§ YOUR ASSIGNMENT
All of the data, word for word and free of pictures, is the expected result.

§ AVAILABLE RECORDS
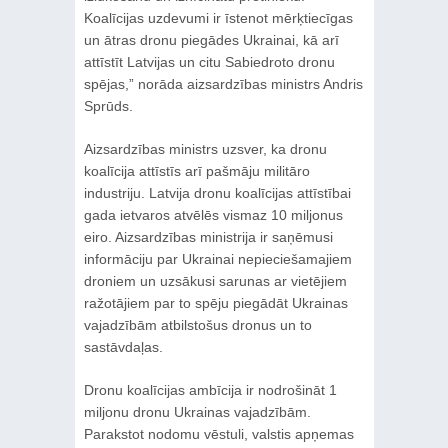
Koalīcijas uzdevumi ir īstenot mērķtiecīgas
un ātras dronu piegādes Ukrainai, kā arī
attīstīt Latvijas un citu Sabiedroto dronu
spējas,” norāda aizsardzības ministrs Andris
Sprūds.
Aizsardzības ministrs uzsver, ka dronu
koalīcija attīstīs arī pašmāju militāro
industriju. Latvija dronu koalīcijas attīstībai
gada ietvaros atvēlēs vismaz 10 miljonus
eiro. Aizsardzības ministrija ir saņēmusi
informāciju par Ukrainai nepieciešamajiem
droniem un uzsākusi sarunas ar vietējiem
ražotājiem par to spēju piegādāt Ukrainas
vajadzībām atbilstošus dronus un to
sastāvdaļas.
Dronu koalīcijas ambīcija ir nodrošināt 1
miljonu dronu Ukrainas vajadzībām.
Parakstot nodomu vēstuli, valstis apņemas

§ ANSWER AREA
Koalīcijas uzdevumi ir īstenot mērķtiecīgas
un ātras dronu piegādes Ukrainai, kā arī
attīstīt Latvijas un citu Sabiedroto dronu
spējas,” norāda aizsardzības ministrs Andris
Sprūds.
Aizsardzības ministrs uzsver, ka dronu
koalīcija attīstīs arī pašmāju militāro
industriju. Latvija dronu koalīcijas attīstībai
gada ietvaros atvēlēs vismaz 10 miljonus
eiro. Aizsardzības ministrija ir saņēmusi
informāciju par Ukrainai nepieciešamajiem
droniem un uzsākusi sarunas ar vietējiem
ražotājiem par to spēju piegādāt Ukrainas
vajadzībām atbilstošus dronus un to
sastāvdaļas.
Dronu koalīcijas ambīcija ir nodrošināt 1
miljonu dronu Ukrainas vajadzībām.
Parakstot nodomu vēstuli, valstis apņemas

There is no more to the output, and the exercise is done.